初恋 ~詩の裏の思い~
この話はフィクションです
内容把握
~原文~
初恋 島崎藤村
林檎のもとに見えしとき
前にさしたる花櫛の
花ある君と思ひけり
やさしく白き手をのべて
林檎をわれにあたへしは
薄紅の秋の実に
人こひ初めしはじめなり
わがこゝろなきためいきの
その髪の毛にかゝるとき
たのしき恋の盃を
君が情に酌みしかな
林檎畑の樹の下に
おのづからなる細道は
誰が踏みそめしかたみぞと
問ひたまふこそこひしけれ
~現代語訳~
髪を結い上げてまだ間もない少女の前髪が
林檎の木の下に見えた時
前髪にさしている花櫛の
花のように少女のことを美しいと思う私である
優しく白い手を差し伸べて
少女が私に林檎を与えてくれたことが
少女に対して
恋心を抱いた始まりである
私の知らず知らずのうちのため息が
少女の髪の毛にかかる時
恋の盃に君の思いを酌んで
あなたの想いに酔っているのだ
~続~ 初恋
いつものように林檎の木の下へ行く準備をしていた。少年は少女から林檎をもらってから、毎日欠かさず行っている。少女もこの気持ちをわかってくれているのか、毎日来てくれる。でも、この気持ちも、もう破裂しそうなくらいになってきてる。母もそろそろ蹴りをつけてこいと言ってくる。よし、今日こそ絶対に好きだと伝えてやる。

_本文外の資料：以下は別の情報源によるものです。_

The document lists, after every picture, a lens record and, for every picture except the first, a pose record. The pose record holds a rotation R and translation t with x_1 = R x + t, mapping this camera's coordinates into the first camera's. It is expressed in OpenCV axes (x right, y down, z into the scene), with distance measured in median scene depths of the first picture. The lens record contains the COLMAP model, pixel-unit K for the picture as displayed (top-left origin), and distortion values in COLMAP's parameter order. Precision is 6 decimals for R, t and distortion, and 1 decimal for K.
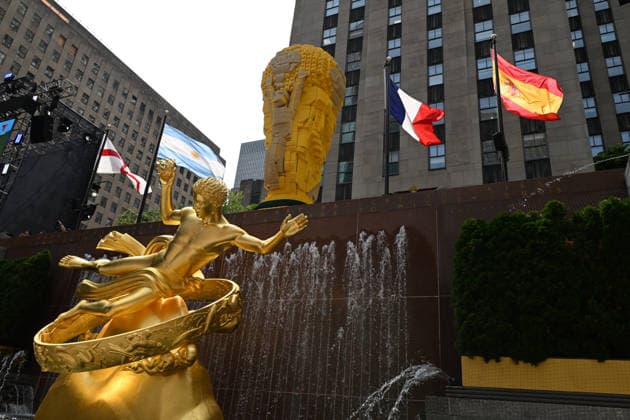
lens RADIAL K [[487.3, 0, 315.0], [0, 487.3, 210.0], [0, 0, 1]] dist [0.000507, -0.001554]
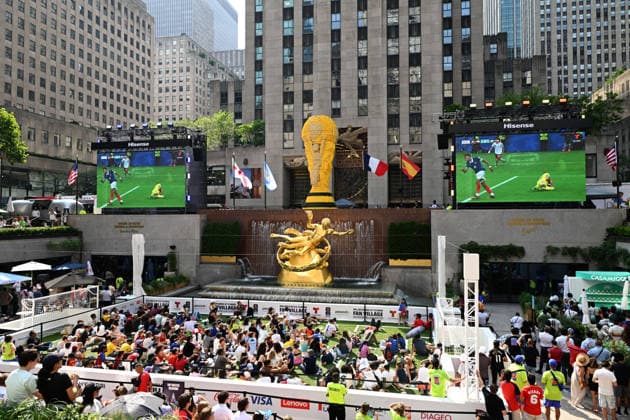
lens RADIAL K [[487.3, 0, 315.0], [0, 487.3, 210.0], [0, 0, 1]] dist [0.000507, -0.001554]
pose [[0.972824, -0.084606, 0.215535, -0.938379], [-0.011392, 0.912236, 0.409507, -1.412634], [-0.231266, -0.400834, 0.886481, -1.902476]]
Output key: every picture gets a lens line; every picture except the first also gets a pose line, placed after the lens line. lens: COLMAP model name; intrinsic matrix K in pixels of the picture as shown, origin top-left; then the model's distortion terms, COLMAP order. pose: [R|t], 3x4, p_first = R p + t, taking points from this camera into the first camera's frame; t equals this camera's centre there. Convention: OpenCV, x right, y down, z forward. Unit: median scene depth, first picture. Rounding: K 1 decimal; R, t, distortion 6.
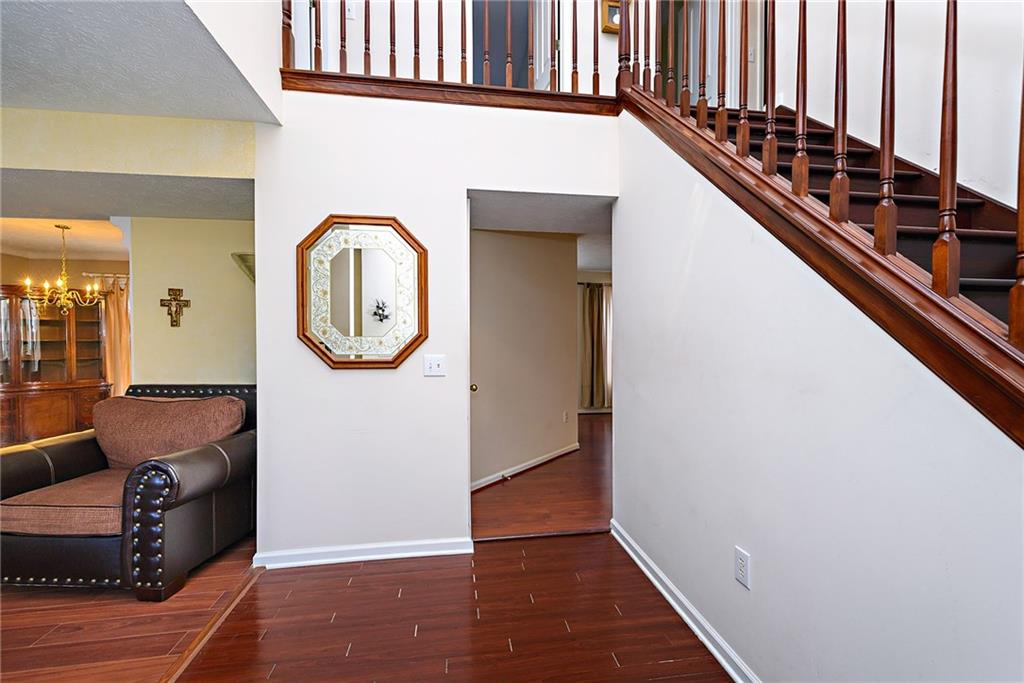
lens RADIAL K [[438.2, 0, 514.3], [0, 438.2, 339.6], [0, 0, 1]] dist [-0.006915, 0.000500]
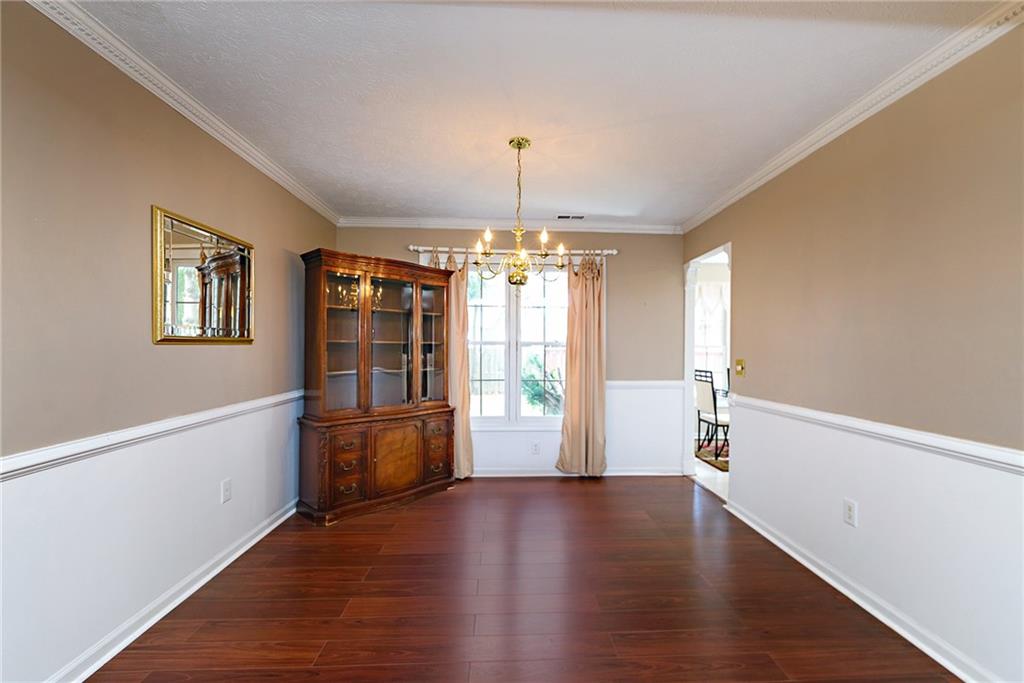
lens RADIAL K [[438.2, 0, 531.7], [0, 438.2, 349.1], [0, 0, 1]] dist [-0.006915, 0.000500]
pose [[0.995309, 0.006841, -0.096503, -1.381665], [-0.006479, 0.999971, 0.004060, 0.014546], [0.096528, -0.003415, 0.995324, 0.611446]]
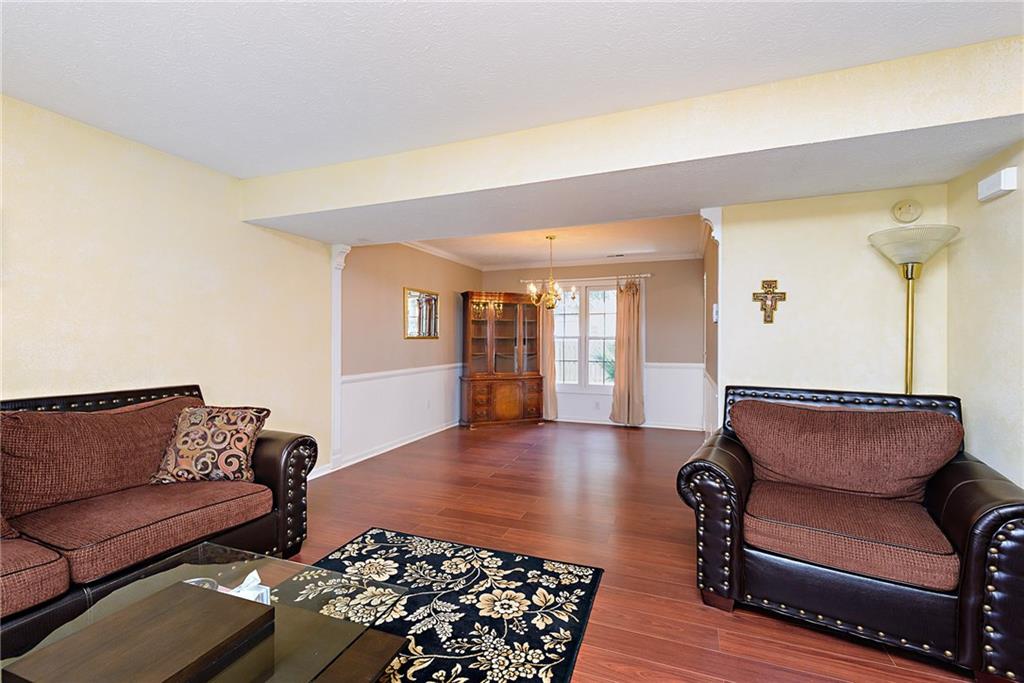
lens RADIAL K [[438.2, 0, 515.1], [0, 438.2, 346.3], [0, 0, 1]] dist [-0.006915, 0.000500]
pose [[0.863890, 0.012442, -0.503527, -0.771679], [-0.002987, 0.999804, 0.019581, 0.003606], [0.503672, -0.015412, 0.863758, -0.053206]]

林檎の木の下に向かう。少年と少女がつくったと思われる、道もすっかり道になっている。そして、木が見えた、結い上げたばかりの前髪が見えた、顔が見えた、全体が見えた。やはりかわいい。顔が熱い。赤くなっている気もする。恥ずかしい。少女の白い手にはいつものように林檎がある。少年が近づくと手を差し出し、林檎を渡してくれる。少女の顔が赤い。今日こそは絶対に好きだと伝える。
少年は少女の横に座り、いつも通りに他愛もない話をする。そして、話が終わり、静かになる。聞こえるのは、茂みが風で揺れる音だけだ。少女の顔を見る。少女はすぐに目をそらす。よし、言うぞ。
「あっ、あの……」
「……はい」
「……ぼっ、僕の……恋人になってくだひゃい!!」
……あぁぁぁぁぁ!!噛んだぁぁぁぁぁぁ!!あぁ、もう終わりだこんな大切な時に噛むなんて。絶対ダメなやつだぁぁぁぁ。少女の顔を見てみる。口が開いた。
「…………はい。」
少女の顔は、林檎のように真っ赤だった。